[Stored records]
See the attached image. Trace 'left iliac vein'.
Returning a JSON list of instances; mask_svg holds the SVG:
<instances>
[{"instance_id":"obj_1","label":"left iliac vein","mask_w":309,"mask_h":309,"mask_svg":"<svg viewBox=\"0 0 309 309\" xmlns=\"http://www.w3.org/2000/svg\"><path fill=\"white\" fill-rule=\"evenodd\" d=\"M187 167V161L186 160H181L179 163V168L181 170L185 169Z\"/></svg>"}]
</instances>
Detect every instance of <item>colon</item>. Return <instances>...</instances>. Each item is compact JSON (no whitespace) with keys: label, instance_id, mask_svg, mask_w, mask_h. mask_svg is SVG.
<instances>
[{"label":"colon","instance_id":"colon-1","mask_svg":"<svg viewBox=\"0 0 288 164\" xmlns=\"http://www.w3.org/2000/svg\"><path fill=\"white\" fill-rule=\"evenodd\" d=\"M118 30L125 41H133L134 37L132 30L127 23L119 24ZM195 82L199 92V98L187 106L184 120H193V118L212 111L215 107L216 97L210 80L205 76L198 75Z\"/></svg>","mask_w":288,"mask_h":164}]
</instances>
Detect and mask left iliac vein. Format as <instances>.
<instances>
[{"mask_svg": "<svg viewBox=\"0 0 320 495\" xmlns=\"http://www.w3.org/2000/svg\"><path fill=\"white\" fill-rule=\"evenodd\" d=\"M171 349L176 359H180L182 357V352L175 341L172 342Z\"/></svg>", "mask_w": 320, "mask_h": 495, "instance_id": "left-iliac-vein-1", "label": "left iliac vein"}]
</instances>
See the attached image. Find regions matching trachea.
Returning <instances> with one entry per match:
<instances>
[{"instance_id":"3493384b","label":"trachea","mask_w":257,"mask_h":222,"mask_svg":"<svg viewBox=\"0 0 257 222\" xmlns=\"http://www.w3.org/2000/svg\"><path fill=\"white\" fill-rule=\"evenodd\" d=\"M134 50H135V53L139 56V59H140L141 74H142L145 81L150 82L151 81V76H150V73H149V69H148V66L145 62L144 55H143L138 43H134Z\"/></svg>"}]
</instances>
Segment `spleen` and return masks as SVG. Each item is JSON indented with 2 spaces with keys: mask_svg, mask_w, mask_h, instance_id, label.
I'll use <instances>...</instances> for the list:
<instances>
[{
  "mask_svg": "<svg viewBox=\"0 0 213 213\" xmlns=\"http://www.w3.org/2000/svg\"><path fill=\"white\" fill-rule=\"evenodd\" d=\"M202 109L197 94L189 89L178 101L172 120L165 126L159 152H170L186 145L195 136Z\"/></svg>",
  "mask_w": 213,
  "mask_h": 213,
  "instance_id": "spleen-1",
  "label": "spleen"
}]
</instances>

--

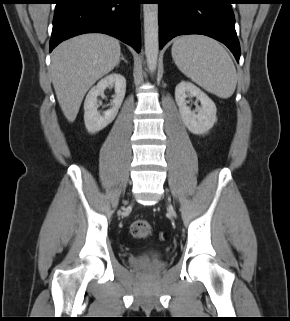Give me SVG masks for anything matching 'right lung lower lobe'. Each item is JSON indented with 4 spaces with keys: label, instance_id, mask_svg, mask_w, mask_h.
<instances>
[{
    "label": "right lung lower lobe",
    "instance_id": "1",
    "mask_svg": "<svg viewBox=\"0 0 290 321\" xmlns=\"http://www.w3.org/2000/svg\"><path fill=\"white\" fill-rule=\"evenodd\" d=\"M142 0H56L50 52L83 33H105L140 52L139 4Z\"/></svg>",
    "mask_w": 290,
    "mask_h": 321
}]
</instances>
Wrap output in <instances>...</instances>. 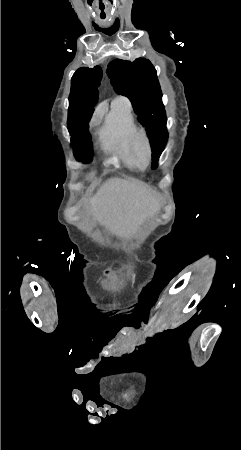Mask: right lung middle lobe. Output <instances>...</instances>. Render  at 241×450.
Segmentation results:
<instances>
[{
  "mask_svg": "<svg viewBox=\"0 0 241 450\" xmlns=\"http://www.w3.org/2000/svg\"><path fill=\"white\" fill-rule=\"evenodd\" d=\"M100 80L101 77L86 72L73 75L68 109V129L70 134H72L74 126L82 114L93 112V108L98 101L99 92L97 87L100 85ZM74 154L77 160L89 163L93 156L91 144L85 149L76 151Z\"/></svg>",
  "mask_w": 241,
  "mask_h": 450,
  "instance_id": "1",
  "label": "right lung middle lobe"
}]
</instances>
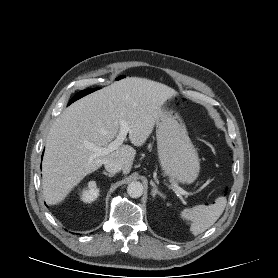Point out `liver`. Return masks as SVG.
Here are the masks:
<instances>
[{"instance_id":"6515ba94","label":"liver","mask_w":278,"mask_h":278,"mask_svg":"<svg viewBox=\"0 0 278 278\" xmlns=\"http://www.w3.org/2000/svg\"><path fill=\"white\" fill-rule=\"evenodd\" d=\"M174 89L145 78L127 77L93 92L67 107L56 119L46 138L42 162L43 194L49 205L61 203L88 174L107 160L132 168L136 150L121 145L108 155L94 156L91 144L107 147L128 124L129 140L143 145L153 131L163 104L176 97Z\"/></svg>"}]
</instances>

--

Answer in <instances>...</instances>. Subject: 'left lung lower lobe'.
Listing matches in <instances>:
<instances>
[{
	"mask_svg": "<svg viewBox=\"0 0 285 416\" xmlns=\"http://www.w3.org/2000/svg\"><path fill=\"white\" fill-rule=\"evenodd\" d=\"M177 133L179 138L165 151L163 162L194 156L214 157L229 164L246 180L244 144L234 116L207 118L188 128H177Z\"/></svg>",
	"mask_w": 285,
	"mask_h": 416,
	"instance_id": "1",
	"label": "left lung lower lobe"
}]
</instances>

DO THIS: Locate every line in the items above that contains the string "left" and copy each one. Letter case counts.

WORKED SOLUTION:
See the attached image. Trace 'left iliac vein'.
[{"instance_id":"obj_1","label":"left iliac vein","mask_w":309,"mask_h":309,"mask_svg":"<svg viewBox=\"0 0 309 309\" xmlns=\"http://www.w3.org/2000/svg\"><path fill=\"white\" fill-rule=\"evenodd\" d=\"M187 167V161L186 160H181L179 163V168L181 170L185 169Z\"/></svg>"}]
Detect and mask left iliac vein. Format as <instances>.
[{"mask_svg": "<svg viewBox=\"0 0 320 495\" xmlns=\"http://www.w3.org/2000/svg\"><path fill=\"white\" fill-rule=\"evenodd\" d=\"M171 349L176 359H180L182 357V352L175 341L172 342Z\"/></svg>", "mask_w": 320, "mask_h": 495, "instance_id": "left-iliac-vein-1", "label": "left iliac vein"}]
Answer in <instances>...</instances>. Subject: 'left lung lower lobe'.
	"label": "left lung lower lobe"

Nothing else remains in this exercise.